** MATERIAL TO PROCESS follows **
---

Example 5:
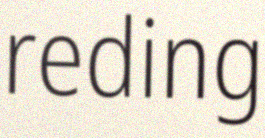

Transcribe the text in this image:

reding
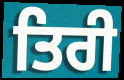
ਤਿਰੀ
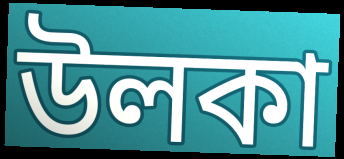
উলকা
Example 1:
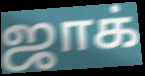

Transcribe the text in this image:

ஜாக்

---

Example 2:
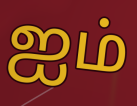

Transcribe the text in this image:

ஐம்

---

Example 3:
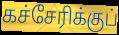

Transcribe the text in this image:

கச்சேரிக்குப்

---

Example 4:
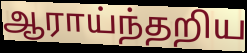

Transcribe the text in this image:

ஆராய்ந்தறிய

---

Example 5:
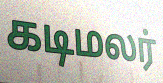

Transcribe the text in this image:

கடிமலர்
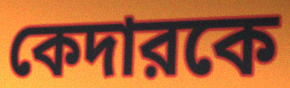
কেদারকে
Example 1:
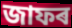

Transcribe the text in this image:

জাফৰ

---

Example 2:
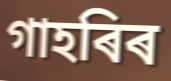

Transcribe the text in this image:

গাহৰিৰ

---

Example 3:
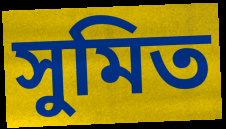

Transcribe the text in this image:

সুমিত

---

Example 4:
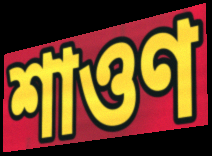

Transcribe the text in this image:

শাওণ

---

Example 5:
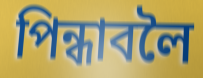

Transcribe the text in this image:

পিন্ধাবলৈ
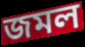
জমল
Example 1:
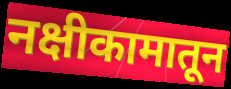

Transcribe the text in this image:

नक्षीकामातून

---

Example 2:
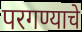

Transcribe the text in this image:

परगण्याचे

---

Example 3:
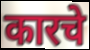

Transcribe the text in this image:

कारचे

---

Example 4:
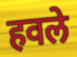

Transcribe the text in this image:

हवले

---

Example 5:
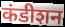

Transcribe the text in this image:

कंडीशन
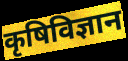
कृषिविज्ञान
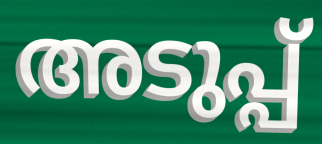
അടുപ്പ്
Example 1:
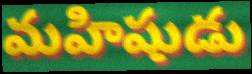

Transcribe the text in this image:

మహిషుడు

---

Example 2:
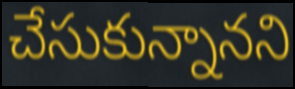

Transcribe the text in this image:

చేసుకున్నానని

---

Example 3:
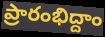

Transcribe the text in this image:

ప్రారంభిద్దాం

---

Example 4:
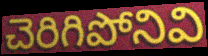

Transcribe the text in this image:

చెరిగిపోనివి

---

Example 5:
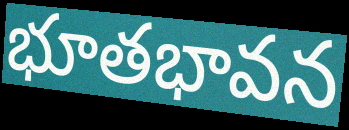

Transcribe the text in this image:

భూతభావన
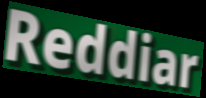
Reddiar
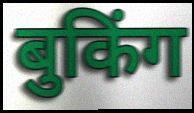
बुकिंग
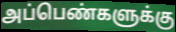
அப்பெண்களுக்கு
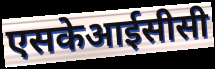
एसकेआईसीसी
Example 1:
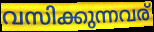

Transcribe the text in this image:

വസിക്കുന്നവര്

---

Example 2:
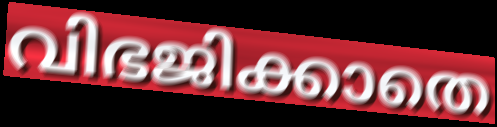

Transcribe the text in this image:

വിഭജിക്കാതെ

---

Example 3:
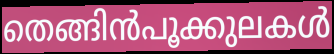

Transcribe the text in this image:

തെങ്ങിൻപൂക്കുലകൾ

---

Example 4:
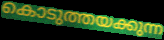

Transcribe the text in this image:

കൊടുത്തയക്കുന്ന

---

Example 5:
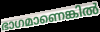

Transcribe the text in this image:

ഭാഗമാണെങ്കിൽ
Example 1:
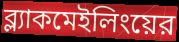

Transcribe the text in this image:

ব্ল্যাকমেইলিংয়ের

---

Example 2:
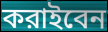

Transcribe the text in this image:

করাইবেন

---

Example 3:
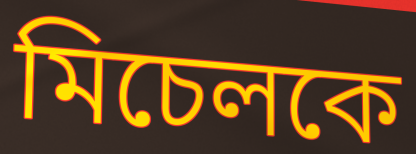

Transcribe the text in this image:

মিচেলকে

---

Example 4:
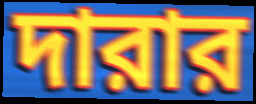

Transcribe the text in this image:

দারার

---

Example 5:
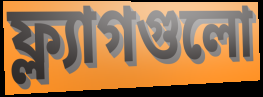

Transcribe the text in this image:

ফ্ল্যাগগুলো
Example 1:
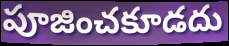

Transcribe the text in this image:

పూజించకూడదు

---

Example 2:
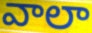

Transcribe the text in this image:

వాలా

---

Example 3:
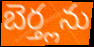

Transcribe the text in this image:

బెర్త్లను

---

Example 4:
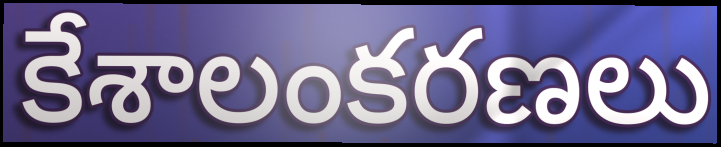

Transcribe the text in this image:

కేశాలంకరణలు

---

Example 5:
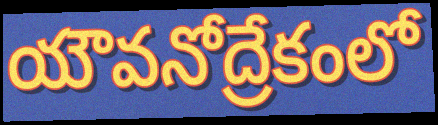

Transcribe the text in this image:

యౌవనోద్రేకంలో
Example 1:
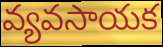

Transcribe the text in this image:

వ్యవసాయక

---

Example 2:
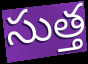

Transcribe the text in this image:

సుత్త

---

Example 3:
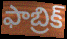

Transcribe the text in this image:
** End of MATERIAL TO PROCESS **
**AIM OF THE EXERCISE**
Exact copy, no pictures: reproduce every record above.

**TASK RESULT**
---

Example 5:

Transcribe the text in this image:

reding
ਤਿਰੀ
উলকা
Example 1:

Transcribe the text in this image:

ஜாக்

---

Example 2:

Transcribe the text in this image:

ஐம்

---

Example 3:

Transcribe the text in this image:

கச்சேரிக்குப்

---

Example 4:

Transcribe the text in this image:

ஆராய்ந்தறிய

---

Example 5:

Transcribe the text in this image:

கடிமலர்
কেদারকে
Example 1:

Transcribe the text in this image:

জাফৰ

---

Example 2:

Transcribe the text in this image:

গাহৰিৰ

---

Example 3:

Transcribe the text in this image:

সুমিত

---

Example 4:

Transcribe the text in this image:

শাওণ

---

Example 5:

Transcribe the text in this image:

পিন্ধাবলৈ
জমল
Example 1:

Transcribe the text in this image:

नक्षीकामातून

---

Example 2:

Transcribe the text in this image:

परगण्याचे

---

Example 3:

Transcribe the text in this image:

कारचे

---

Example 4:

Transcribe the text in this image:

हवले

---

Example 5:

Transcribe the text in this image:

कंडीशन
कृषिविज्ञान
അടുപ്പ്
Example 1:

Transcribe the text in this image:

మహిషుడు

---

Example 2:

Transcribe the text in this image:

చేసుకున్నానని

---

Example 3:

Transcribe the text in this image:

ప్రారంభిద్దాం

---

Example 4:

Transcribe the text in this image:

చెరిగిపోనివి

---

Example 5:

Transcribe the text in this image:

భూతభావన
Reddiar
बुकिंग
அப்பெண்களுக்கு
एसकेआईसीसी
Example 1:

Transcribe the text in this image:

വസിക്കുന്നവര്

---

Example 2:

Transcribe the text in this image:

വിഭജിക്കാതെ

---

Example 3:

Transcribe the text in this image:

തെങ്ങിൻപൂക്കുലകൾ

---

Example 4:

Transcribe the text in this image:

കൊടുത്തയക്കുന്ന

---

Example 5:

Transcribe the text in this image:

ഭാഗമാണെങ്കിൽ
Example 1:

Transcribe the text in this image:

ব্ল্যাকমেইলিংয়ের

---

Example 2:

Transcribe the text in this image:

করাইবেন

---

Example 3:

Transcribe the text in this image:

মিচেলকে

---

Example 4:

Transcribe the text in this image:

দারার

---

Example 5:

Transcribe the text in this image:

ফ্ল্যাগগুলো
Example 1:

Transcribe the text in this image:

పూజించకూడదు

---

Example 2:

Transcribe the text in this image:

వాలా

---

Example 3:

Transcribe the text in this image:

బెర్త్లను

---

Example 4:

Transcribe the text in this image:

కేశాలంకరణలు

---

Example 5:

Transcribe the text in this image:

యౌవనోద్రేకంలో
Example 1:

Transcribe the text in this image:

వ్యవసాయక

---

Example 2:

Transcribe the text in this image:

సుత్త

---

Example 3:

Transcribe the text in this image:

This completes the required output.